Craggy Range Sheep Dairy Farm – Havelock North Q&A

What motivated you to establish a sheep milking enterprise? James is originally from Auckland, however has traveled extensively and worked in a variety of industries from deep-sea fishing to cattle ranching and Sales and Marketing; Kate is from a 3rd generation sheep farming family from Mid-Canterbury with a Nursing and Sales Management background.
Their 2 children Theo (11) and Lily (9) were born on Waiheke and attended local kindies and Waiheke Primary in their early years. Living on Waiheke from 2008 to 2017, they wanted to create a business that would allow them to “add to the table and as such the community” and decided on cheese so they created the Waiheke Island Cheese Company (WICC). James completed a course at the NZ Cheese School in 2009 and gained an Artisan cheesemaking qualification. This began their cheese journey. They decided that sheep were the only logical animal to attempt to milk on Waiheke and Kate had some experience of course raising sheep although only for meat/wool, never for milking.
Through an old friend of James’ from his younger days in the NZ Rodeo scene, they acquired their first small mob of 4 ewes, were grateful for the loan of a Ram from Cable Bay Farms and began milking with a very small hand pump and experimenting with making products at home. Alongside this they had 5 types of sheep cheese contract made for them which they bought back to Waiheke and matured and flavoured. They spent many years selling their products at the Saturday market as well as in several retail outlets and restaurants on the Island. In addition to cheese, they were also involved in a sheep yoghurt brand “Hipi” (Māori for Sheep) which was sold nationwide in supermarkets.
Alongside WICC, James and Kate have run other businesses on Waiheke, they lived on Church Bay Road and owned The Treehouse Accommodation Bookabach Batch of the Year 2016; they owned a Silver Shadow Rolls Royce which was used as a wedding car. James also spent a couple of successful years in Real Estate for Bayleys.
With a firm desire to pursue their passion in the Sheep Dairy Industry, the Clairmont’s made a move to Hawke’s Bay in 2017 where they bought 180 acres on the Craggy Range outside Havelock North. They then went to work building a 10 stall herringbone sheep dairy shed and in their first two seasons they milked 100 ewes and this year almost 200 – and have engaged the nearby team at Hohepa Farms to make their cheese and yoghurt. They currently make a Blue, Pecorino, Manchego, Danbo, Feta and Halloumi cheese with the Blue and Pecorino claiming Gold Medals at the NZ Cheese Awards this year and a Silver for the Feta.
What have been the benefits of this work/lifestyle for your family?

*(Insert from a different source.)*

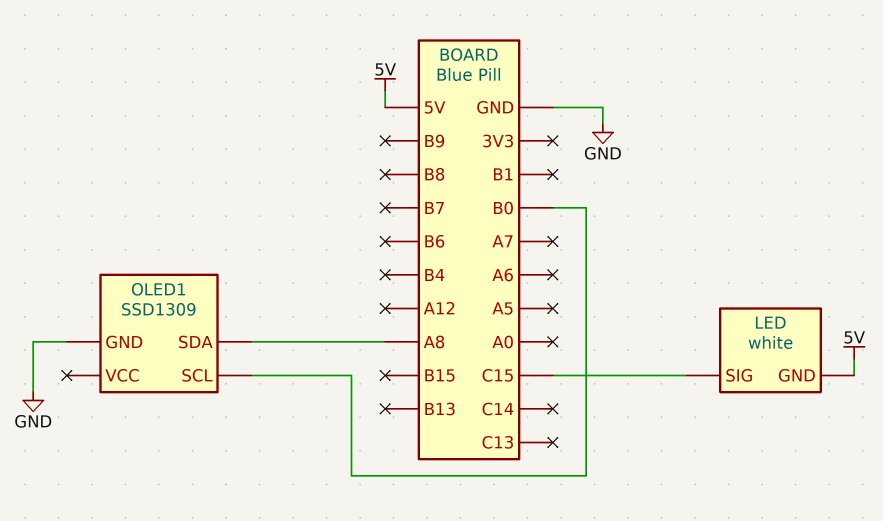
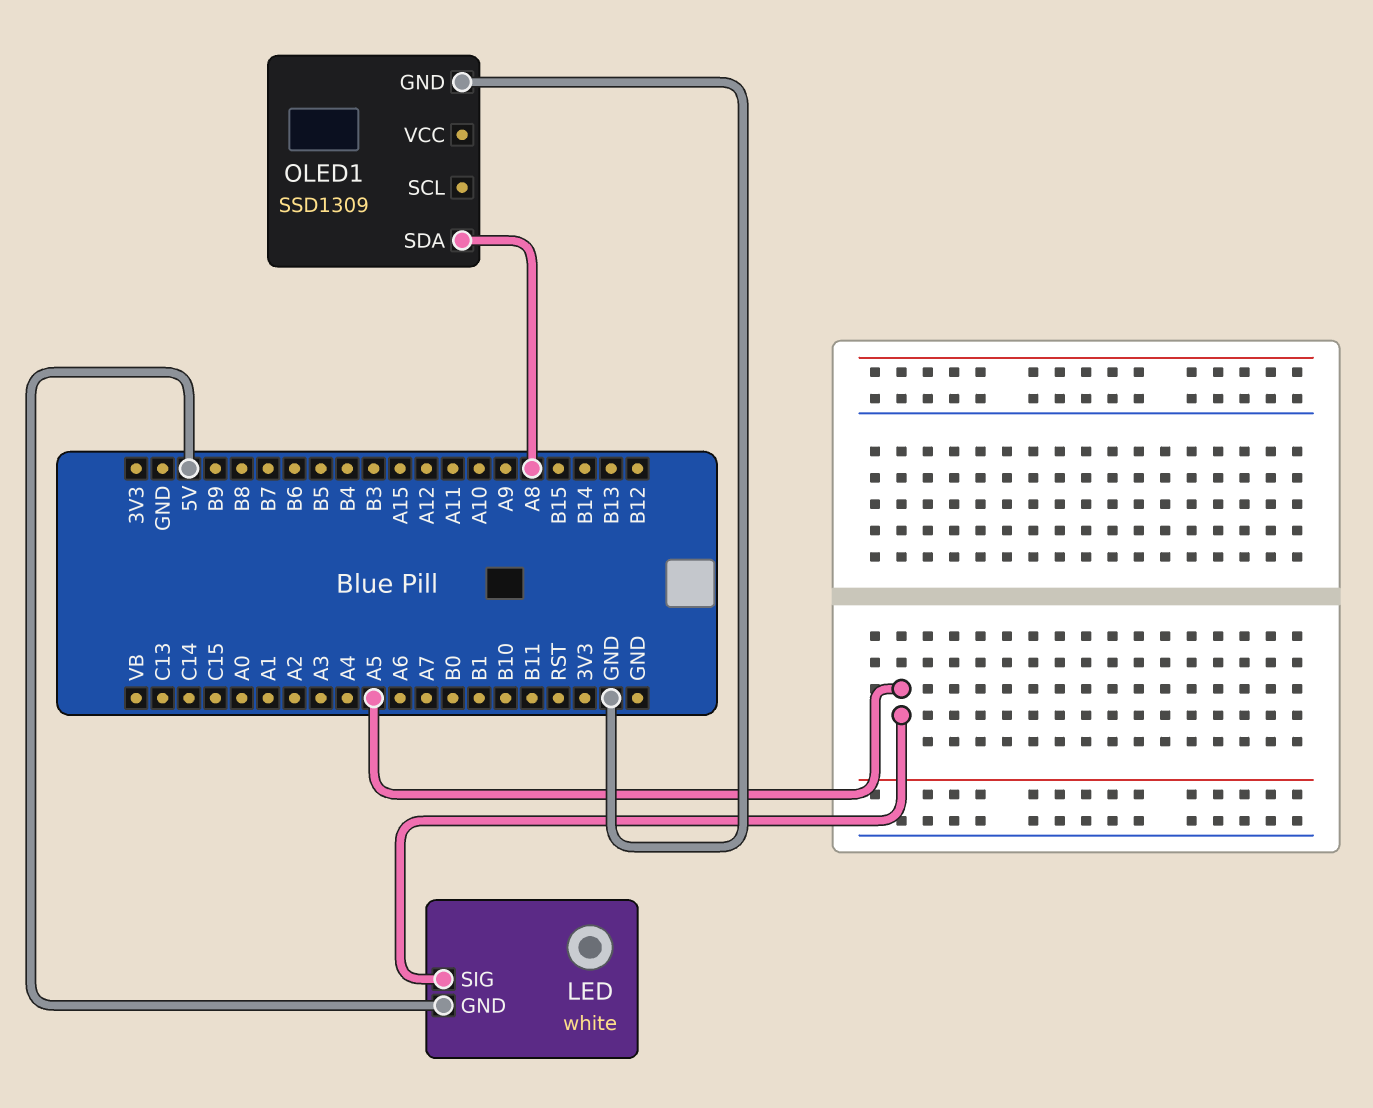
LED pin SIG: C15 -> A5
OLED1 pin SCL: B0 -> none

Ultimately we’re in charge of our destiny being self employed and we love the opportunities and advantages of bringing our children up in the country. Due to our location they have the best of both worlds being so close to a great range of schools and facilities in Hawke’s Bay. The sheep milking industry is going from strength to strength right now for obvious reasons so it is extremely exciting for us to be a part of this movement.

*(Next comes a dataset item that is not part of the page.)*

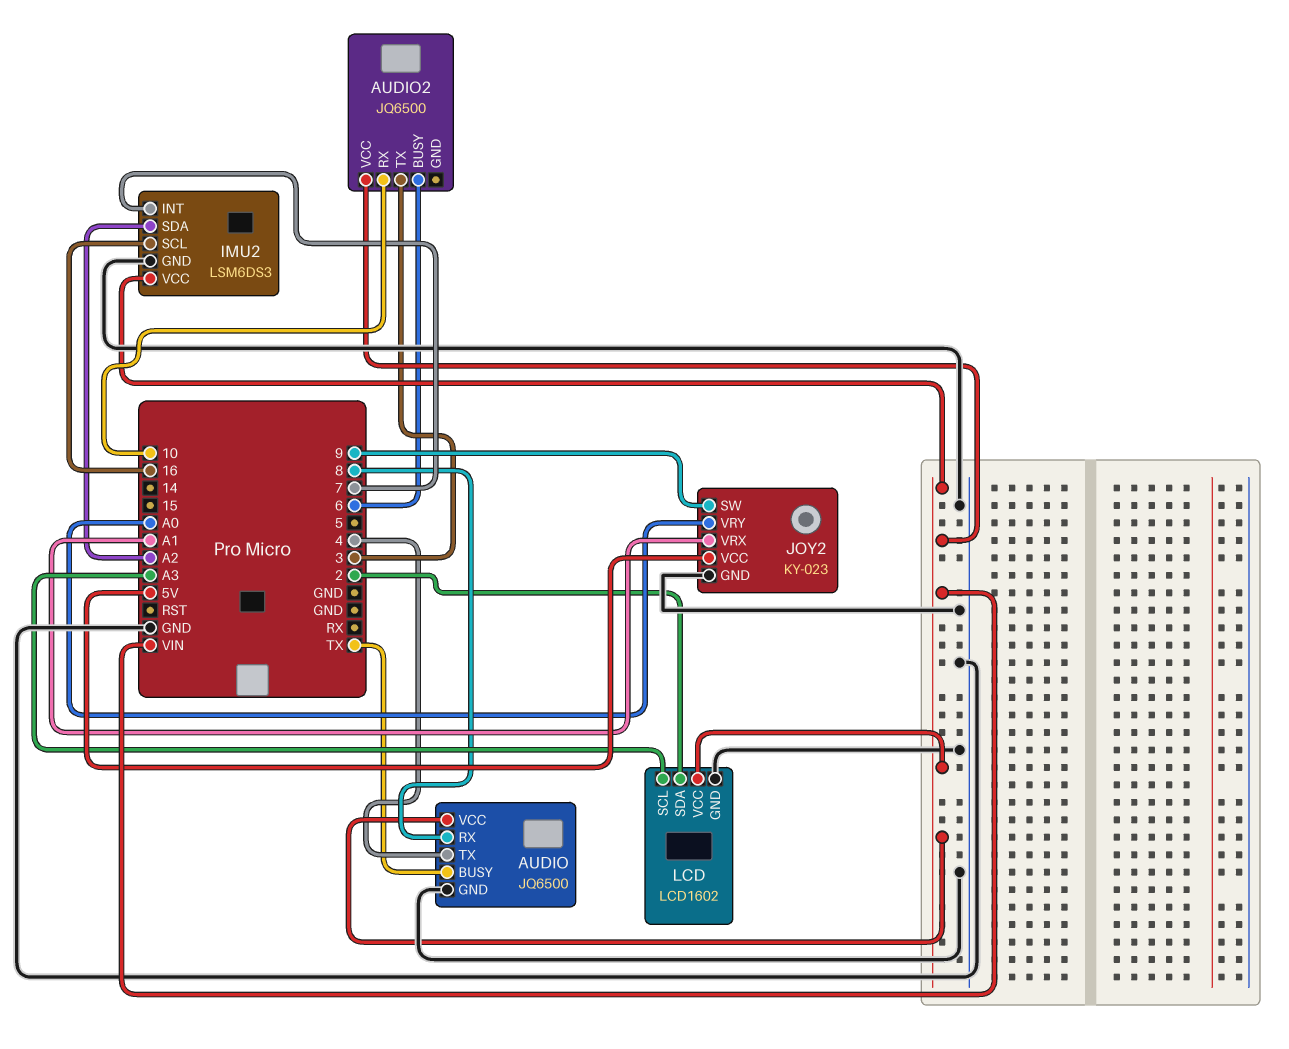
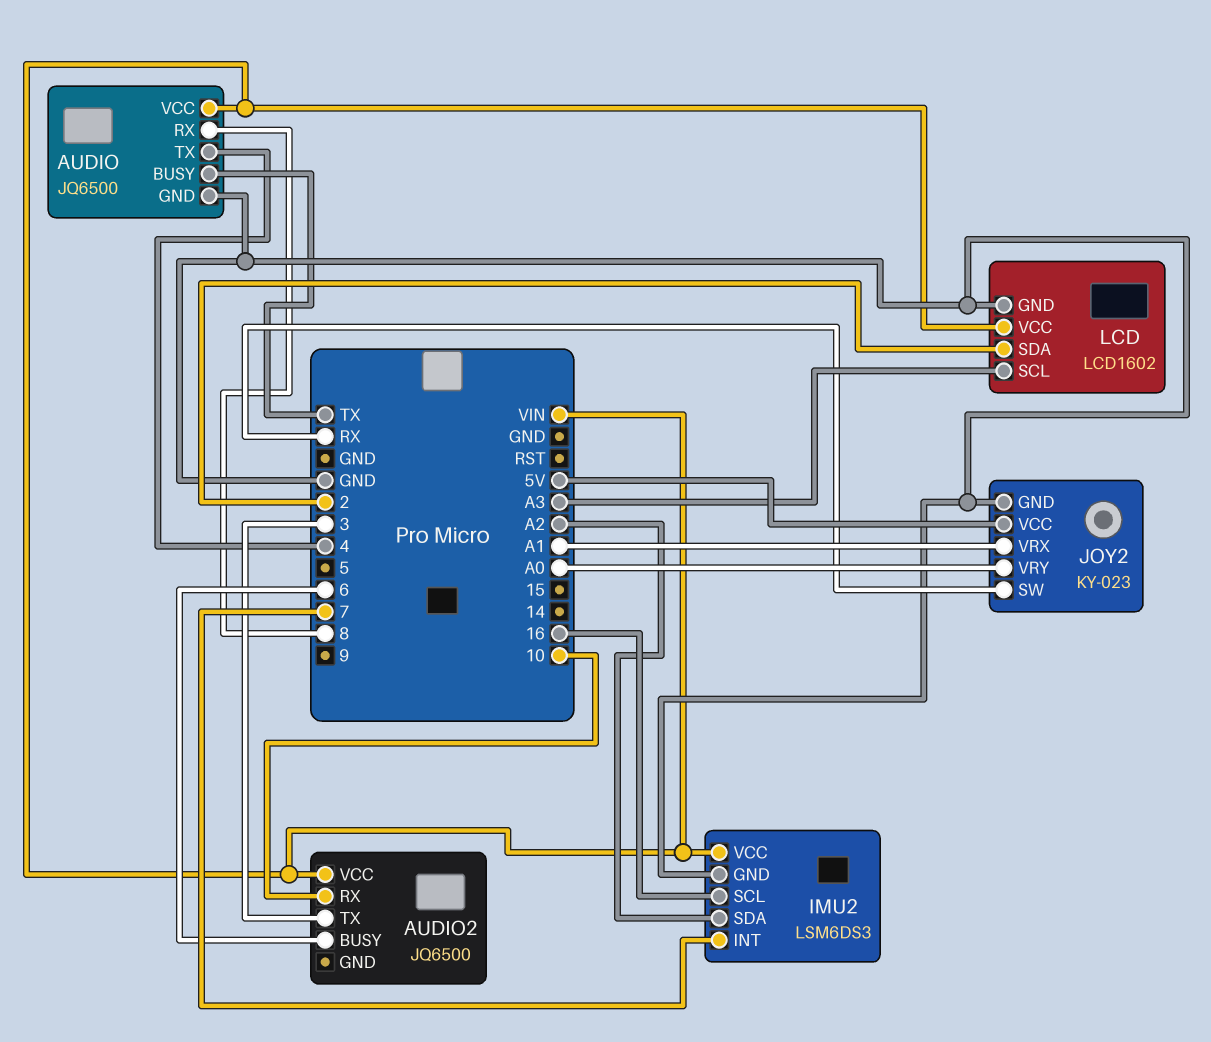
JOY2 pin SW: 9 -> RX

What achievements are you most proud of?
Fundamentally it would be having a dream and having the constant determination and drive to see it through. As others know it is challenging setting up your own farming business, and 10 years ago there still wasn’t a lot of sheep milking around, we took a punt and kept going so we’re very proud to be where we are today with a fully operational business, making great award-winning cheeses and getting ready to upscale and grow bigger.

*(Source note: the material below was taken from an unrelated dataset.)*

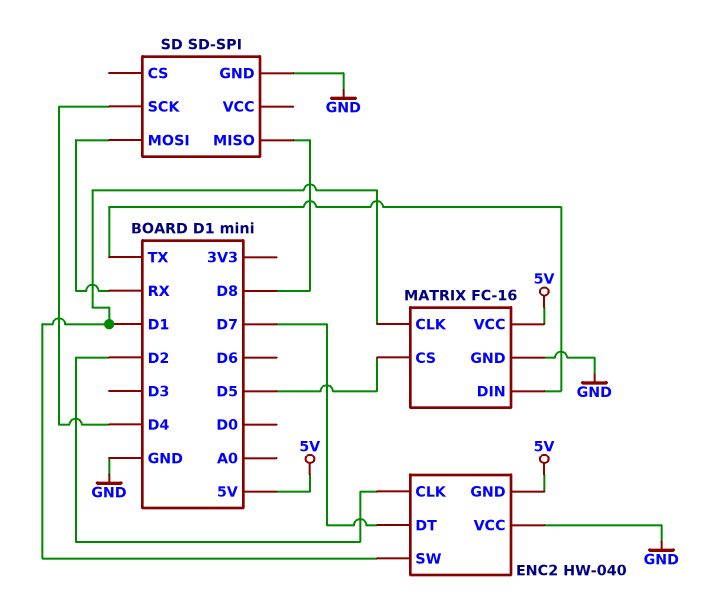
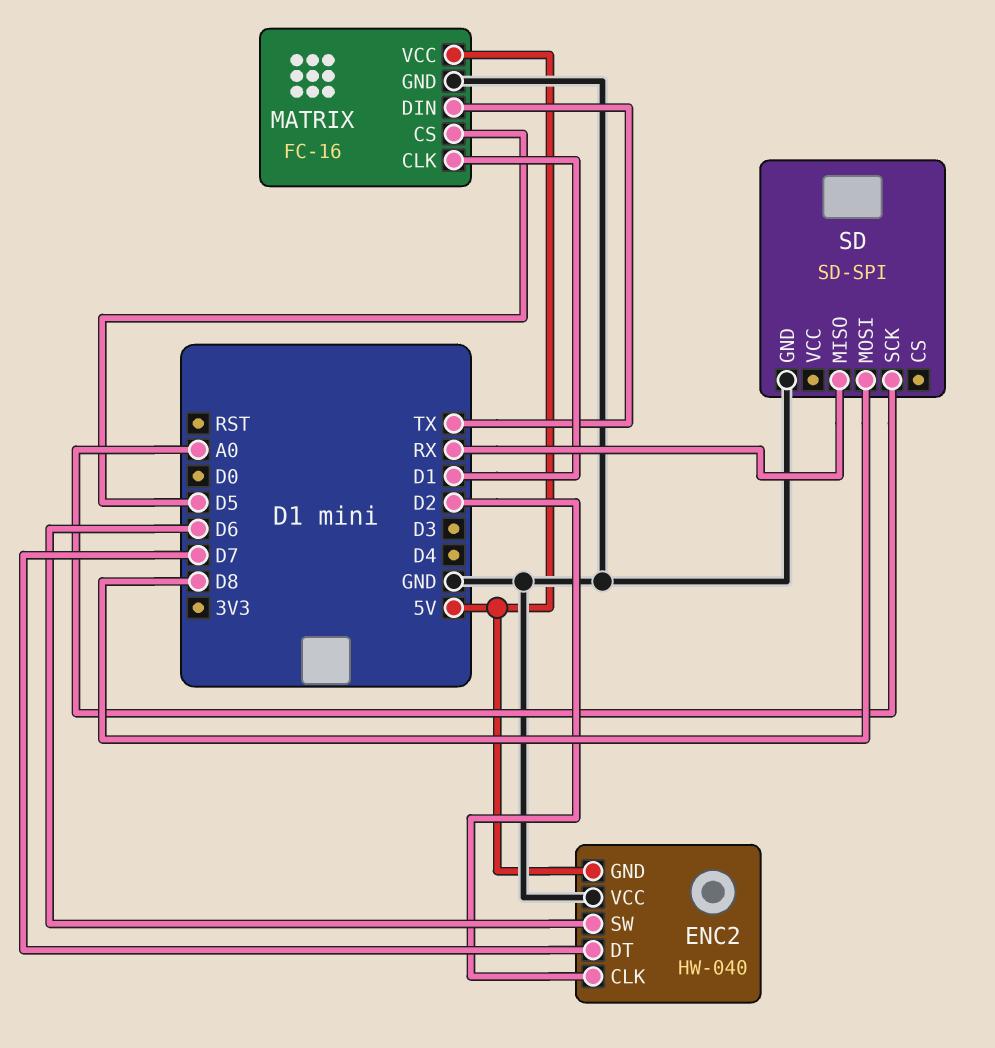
ENC2 pin SW: D1 -> D6
SD pin MISO: D8 -> RX
SD pin MOSI: RX -> D8
SD pin SCK: D4 -> A0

What challenges have you faced along the way – or face at present?
Over time we’ve faced many challenges and had to take some different directions with our business but we’ve always been determined to own our own farm and be milking ourselves – which we’ve worked hard to achieve. In the current climate Covid of course, has provided its challenges in the marketplace, particularly hitting the hospitality industry and creating uncertainty – so going forward we have to keep monitoring the situation and adjust our production and planning accordingly.
Have you detected any shift in attitudes towards sheep milking?
Yes absolutely! Over the last 10+ years we have been involved in milking sheep. We are really seeing an increase in exposure and growth within the industry, it’s fantastic to see. There remains in NZ still a lot of room for education of the public around sheep milk however both the environmental and health benefits of sheep milking make for a compelling story in a market where those factors are increasingly important. We also acknowledge the positive contribution of the increase in sheep milking genetics in NZ, and the breeding of sheep to suit our climate and to increase yield has had within the industry.
Any future plans or prospects?
Always! Firstly upsizing the milking shed from milking 10 to milking 20 at a time as well as working hard on genetics and production of the ewes. Ideally, also we would look to be making some product on the farm within the next couple of seasons.